Postby Wandering Daisy » Sun Oct 16, 2011 11:32 am

OK, I will stick out my neck. I LIKE Hetch Hetchy just as it is! I would not like to see it restored. Here is why.

1) The reservoir may not be "natural" but is is stunning. The Sierra has so few large lakes, I think the reservoir is a nice addition. OK, I am a civil engineer - I think the dam is pretty cool too.

2) "Restoring" to "natural conditions" is very unpredictable- hard to say if it will go as planned. The pre-dam conditions were a result of climate and an ecosystem of the 1800's. You do not restore old growth forest. The climate today and near future may well not sustain the kind of revegetation that people are thinking of. You might get a manzanita forest. If you try to put trees back, you may get weak tress (not right rainfall conditions) that are prone to fire and disease.
◆ ◆ ◆ ◆ ◆ ◆ ◆
» **ACTIVITY LIST**:
A - In the Hetch Hetchy post, what profession does the writer claim?
B - Reproduce the Hetch Hetchy post word for word from "Postby Wandering Daisy" to "fire and disease.".
You will not need the stored items.

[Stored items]
◆ ◆ ◆ ◆ ◆ ◆ ◆
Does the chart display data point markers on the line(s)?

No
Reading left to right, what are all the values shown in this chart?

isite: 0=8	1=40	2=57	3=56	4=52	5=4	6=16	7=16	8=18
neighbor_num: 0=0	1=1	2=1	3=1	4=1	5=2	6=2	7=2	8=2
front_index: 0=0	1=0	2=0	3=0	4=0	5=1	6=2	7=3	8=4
◆ ◆ ◆ ◆ ◆ ◆ ◆
» **SOLUTIONS TO THE EXERCISE**:
A - A civil engineer.

B -
Postby Wandering Daisy » Sun Oct 16, 2011 11:32 am

OK, I will stick out my neck. I LIKE Hetch Hetchy just as it is! I would not like to see it restored. Here is why.

1) The reservoir may not be "natural" but is is stunning. The Sierra has so few large lakes, I think the reservoir is a nice addition. OK, I am a civil engineer - I think the dam is pretty cool too.

2) "Restoring" to "natural conditions" is very unpredictable- hard to say if it will go as planned. The pre-dam conditions were a result of climate and an ecosystem of the 1800's. You do not restore old growth forest. The climate today and near future may well not sustain the kind of revegetation that people are thinking of. You might get a manzanita forest. If you try to put trees back, you may get weak tress (not right rainfall conditions) that are prone to fire and disease.